- Excerpt to read
<<<<

Even the toilet water freezes in Two Rivers, Wisconsin. Good thing we didn't move there--Connecticut was cold enough. Yet, when my parents decided on Georgia, a job change provided an insufficient justification to go; my lavender walls, the beige stucco, and cool Italian-tile kitchen floors of 21 Royal Drive, Bristol, Connecticut spelled home for me.

The day we left, I revisited each vacant room, silently blessing the bare walls with a kiss, and re-memorizing each crevice, each carpet stain, each ladder-shaped shadow draped across the room I tucked a note between the wooden boards of my secret hiding place: the storage closet that branched off of my room I don't remember what I wrote, but the letter was like an impending communication between the future dweller and me; a mystical connection of the past and present. When the last box was loaded into the U-Haul, I glared with resentment at the vehicle. I wanted to kick it; instead, I ripped a piece of the orange and white paint from its side and tossed it into the front yard. Not quite justice, but I felt better.

As we crossed each state border, I snapped pictures of the welcome signs, the sunsets, the endless stretches of asphalt ahead of us. Three days later, I shot a photo of a giant peach looming in ludicrous magnificence over the side of the highway (my younger sister noted its striking resemblance to a bare behind)--we had officially arrived on the rust-colored clay of Georgia's turf. We crammed what we could into our 2-bedroom apartment, which was our temporary residence until our house sold in Connecticut. My younger sister Monica and I shared a 9x10 foot room, with a whopping half-inch gap between our beds and an entire 1.5 feet of closet space each (needless to say, we experienced a few tape-down-the-center-of-the-room incidents). The opulent white walls and airy floorplan were a contemporary contrast to our Tudor/cape-style house in Connecticut, while the gray, marble tiles sweeping over the dining room floor and walls invoked memories reminiscent of the gray tiles lining the foyer at 21 Royal Drive. Our 5th floor balcony looked out over the tennis courts and rectangular poo--a refreshing change to our previous method of cooling off in the sunless basement. Once a rare treat, riding in elevators became a daily necessity, though the five flights of stairs provided an alternate route as well as a couple of minutes of intense exercise.

I slowly acclimated to the new world of ten-lane highways, southern drawls, and bleach-blonde hair. Strangers waved in the streets, and restaurants served either "sweet" or "unsweet" iced tea (a convention virtually unheard of in the North--you added your own Equal EVERY time). The first two weeks of seventh grade, however, were pretty lonely. I dreaded group assignments and my lunch break, hoping that maybe, just maybe, I might melt into the cafeteria floor and at least partially conserve my pride. I poured over my sixth grade yearbook almost daily, reading and rereading the messages scrawled across each page from my Connecticut friends; I plastered my locker with pictures of them; I wrote letters religiously. I'd never felt so out of place and alone.

>>>>

- Provided data

<<<<

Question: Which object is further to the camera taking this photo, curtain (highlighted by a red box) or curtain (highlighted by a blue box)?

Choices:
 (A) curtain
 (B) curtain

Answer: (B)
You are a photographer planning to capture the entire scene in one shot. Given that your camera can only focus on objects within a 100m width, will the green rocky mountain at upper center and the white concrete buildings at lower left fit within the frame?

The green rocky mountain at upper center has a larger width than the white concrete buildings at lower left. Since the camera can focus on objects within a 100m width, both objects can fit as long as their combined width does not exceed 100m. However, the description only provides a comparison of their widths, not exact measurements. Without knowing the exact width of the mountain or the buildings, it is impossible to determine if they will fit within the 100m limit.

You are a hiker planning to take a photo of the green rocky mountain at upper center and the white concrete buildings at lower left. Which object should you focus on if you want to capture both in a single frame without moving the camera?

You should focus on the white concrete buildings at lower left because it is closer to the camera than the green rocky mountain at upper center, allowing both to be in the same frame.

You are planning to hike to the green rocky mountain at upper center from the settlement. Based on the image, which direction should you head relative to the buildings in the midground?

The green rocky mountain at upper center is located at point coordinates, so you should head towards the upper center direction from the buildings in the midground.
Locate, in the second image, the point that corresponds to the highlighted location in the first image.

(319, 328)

>>>>
<<<<

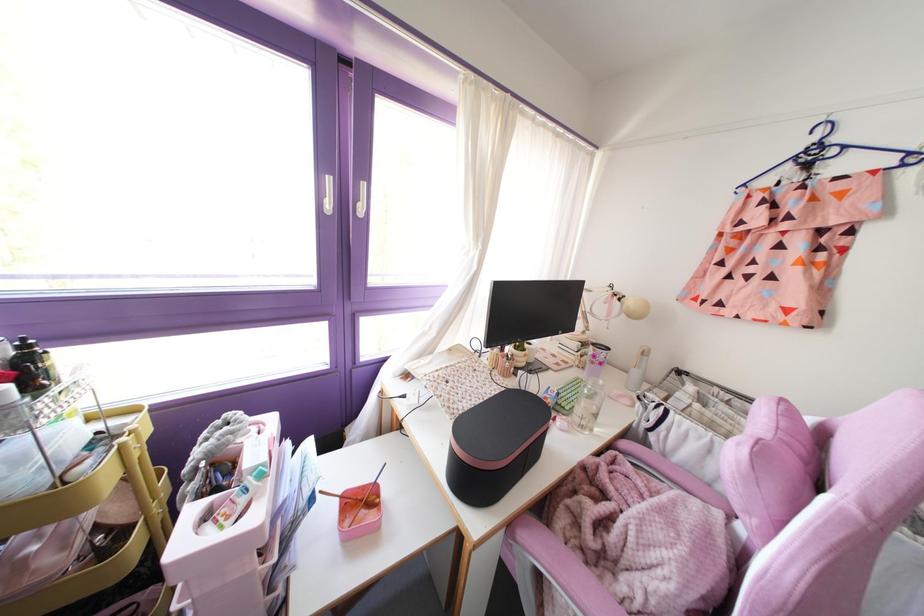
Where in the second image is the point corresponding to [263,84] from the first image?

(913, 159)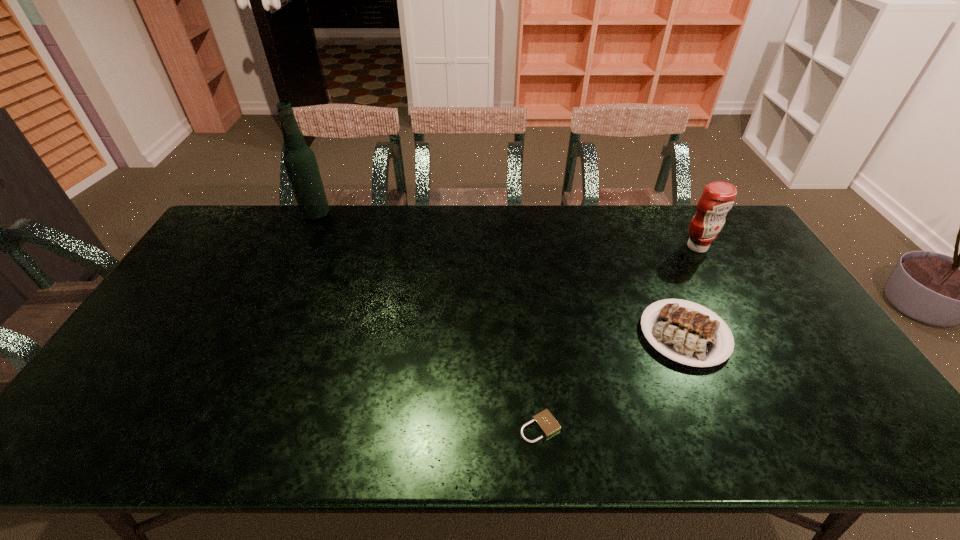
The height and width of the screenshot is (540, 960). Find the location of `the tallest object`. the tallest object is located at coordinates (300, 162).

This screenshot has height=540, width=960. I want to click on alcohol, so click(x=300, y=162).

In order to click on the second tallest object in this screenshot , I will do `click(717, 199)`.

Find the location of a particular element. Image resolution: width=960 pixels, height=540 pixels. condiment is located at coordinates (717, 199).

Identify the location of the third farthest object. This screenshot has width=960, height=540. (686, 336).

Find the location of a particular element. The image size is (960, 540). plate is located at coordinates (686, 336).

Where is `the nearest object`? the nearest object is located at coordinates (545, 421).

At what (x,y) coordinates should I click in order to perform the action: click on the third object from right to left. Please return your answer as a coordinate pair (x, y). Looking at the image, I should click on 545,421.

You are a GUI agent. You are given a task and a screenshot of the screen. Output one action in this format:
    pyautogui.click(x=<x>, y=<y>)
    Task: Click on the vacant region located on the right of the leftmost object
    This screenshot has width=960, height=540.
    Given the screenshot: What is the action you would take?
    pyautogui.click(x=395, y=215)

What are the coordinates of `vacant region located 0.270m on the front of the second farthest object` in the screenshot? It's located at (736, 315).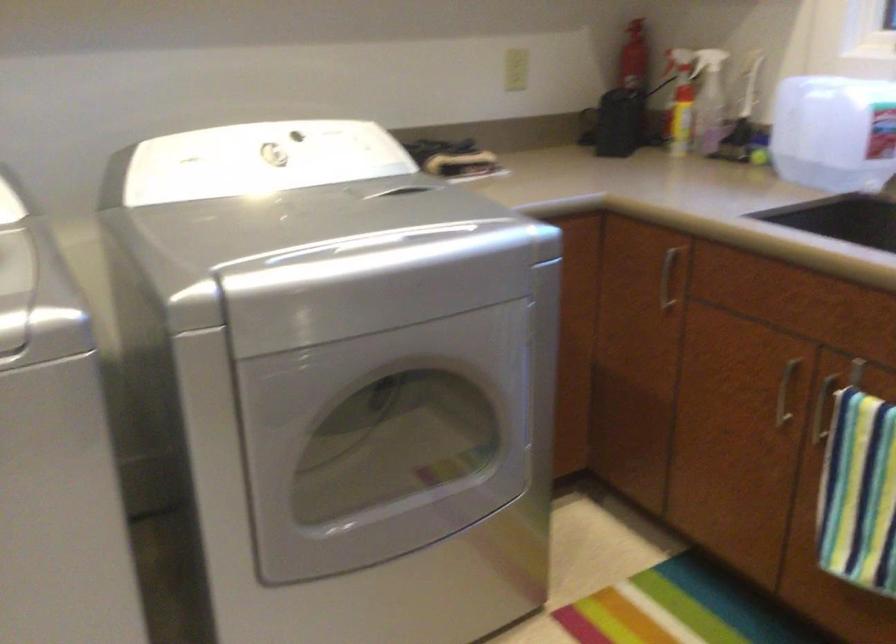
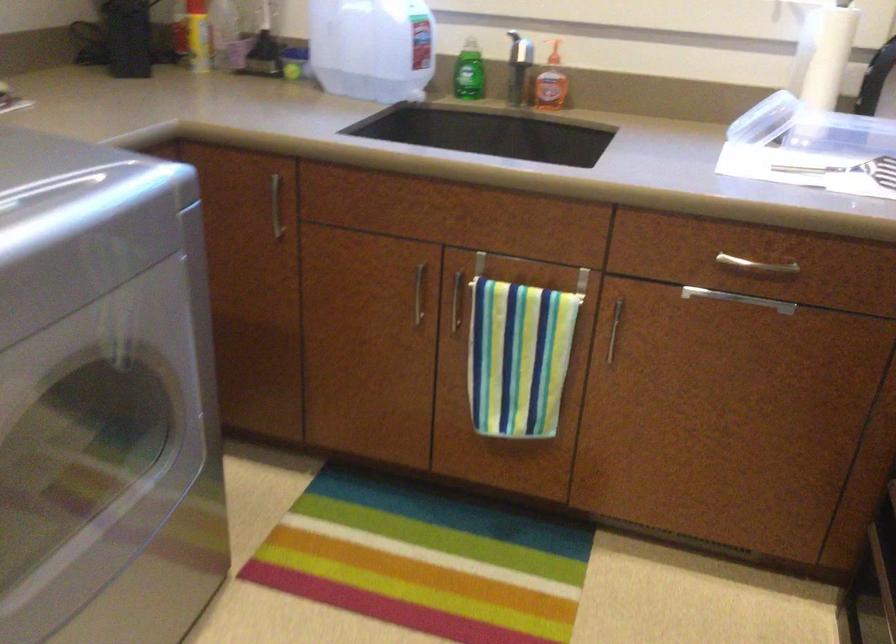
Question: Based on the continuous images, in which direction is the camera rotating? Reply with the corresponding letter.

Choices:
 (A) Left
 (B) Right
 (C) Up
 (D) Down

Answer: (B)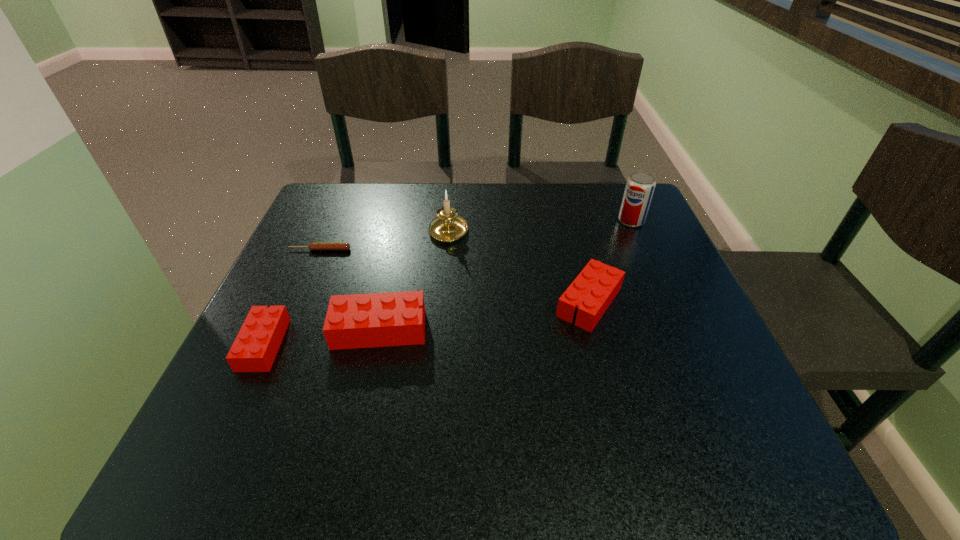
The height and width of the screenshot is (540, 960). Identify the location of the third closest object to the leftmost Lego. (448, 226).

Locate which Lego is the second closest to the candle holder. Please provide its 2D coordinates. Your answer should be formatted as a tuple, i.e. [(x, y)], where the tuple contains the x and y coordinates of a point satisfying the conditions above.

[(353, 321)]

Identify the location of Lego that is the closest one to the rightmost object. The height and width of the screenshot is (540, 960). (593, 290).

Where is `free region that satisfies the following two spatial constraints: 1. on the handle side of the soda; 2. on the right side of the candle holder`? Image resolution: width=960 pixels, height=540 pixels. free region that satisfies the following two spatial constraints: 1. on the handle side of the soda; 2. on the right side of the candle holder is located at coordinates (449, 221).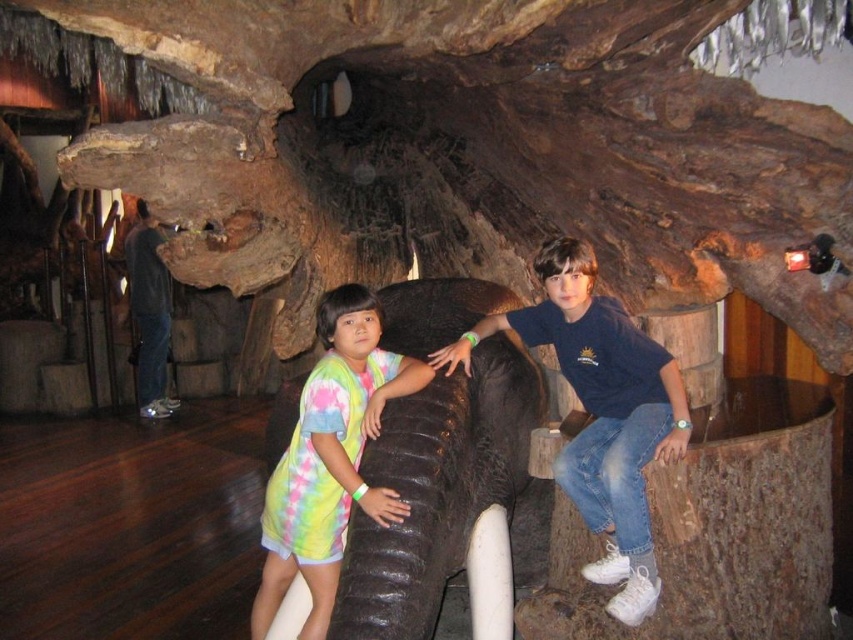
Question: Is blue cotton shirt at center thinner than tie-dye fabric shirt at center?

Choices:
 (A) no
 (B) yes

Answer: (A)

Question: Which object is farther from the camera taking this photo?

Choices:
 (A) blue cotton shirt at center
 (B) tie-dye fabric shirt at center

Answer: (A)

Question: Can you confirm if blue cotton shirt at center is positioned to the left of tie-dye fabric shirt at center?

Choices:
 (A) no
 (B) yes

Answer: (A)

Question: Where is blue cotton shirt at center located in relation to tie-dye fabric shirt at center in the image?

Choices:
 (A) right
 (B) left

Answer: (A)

>>>>
<<<<

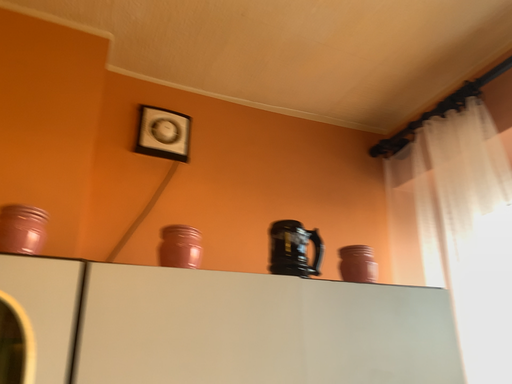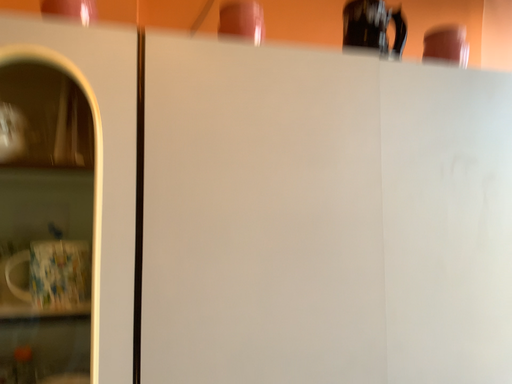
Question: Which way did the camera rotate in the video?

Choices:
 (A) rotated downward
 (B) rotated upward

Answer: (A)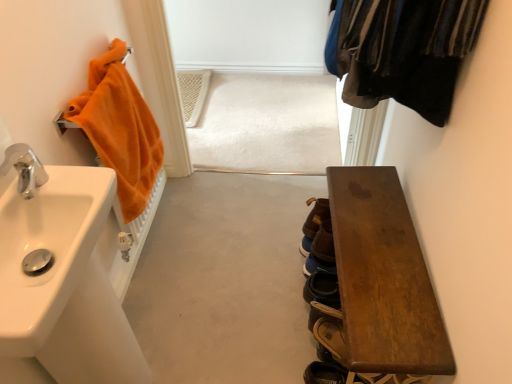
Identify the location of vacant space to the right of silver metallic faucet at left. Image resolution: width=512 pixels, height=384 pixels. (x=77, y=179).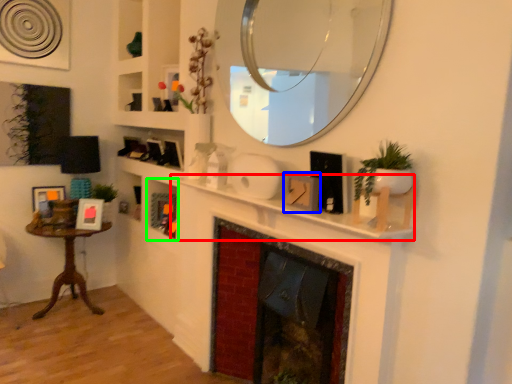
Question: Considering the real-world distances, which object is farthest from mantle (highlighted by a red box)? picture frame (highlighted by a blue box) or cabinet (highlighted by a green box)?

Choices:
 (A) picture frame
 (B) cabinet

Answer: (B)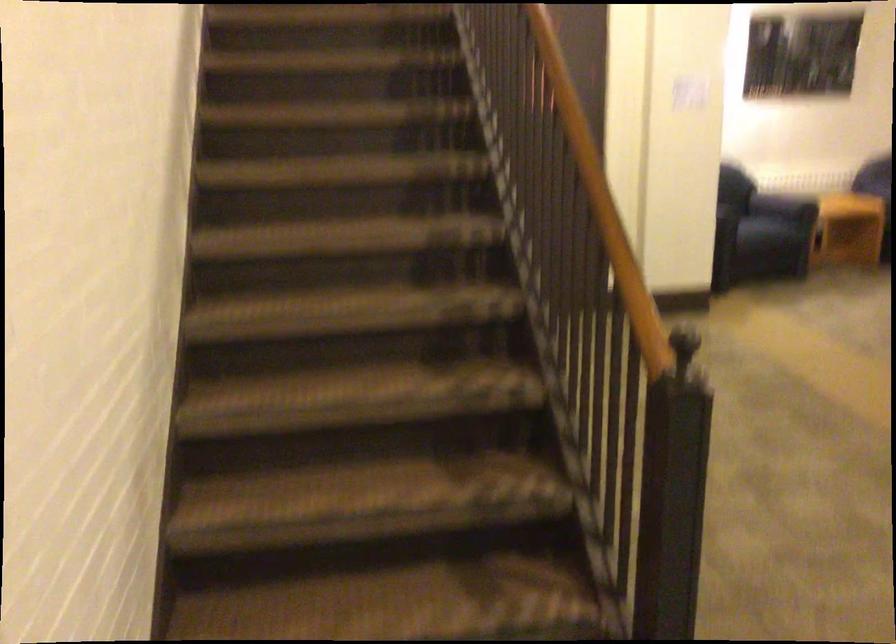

>>>>

- Task 1
Transcribe, without alteration, everything in the essay about the move to Georgia from "Even the toilet" down to "home for me.".
- Task 2
According to the essay about the move to Georgia, what was the address of the family's house in Connecticut?
- Task 3
Name every U.S. state mentioned in the essay about the move to Georgia.

- Exercise response 1
Even the toilet water freezes in Two Rivers, Wisconsin. Good thing we didn't move there--Connecticut was cold enough. Yet, when my parents decided on Georgia, a job change provided an insufficient justification to go; my lavender walls, the beige stucco, and cool Italian-tile kitchen floors of 21 Royal Drive, Bristol, Connecticut spelled home for me.

- Exercise response 2
21 Royal Drive, Bristol, Connecticut.

- Exercise response 3
Wisconsin, Connecticut, Georgia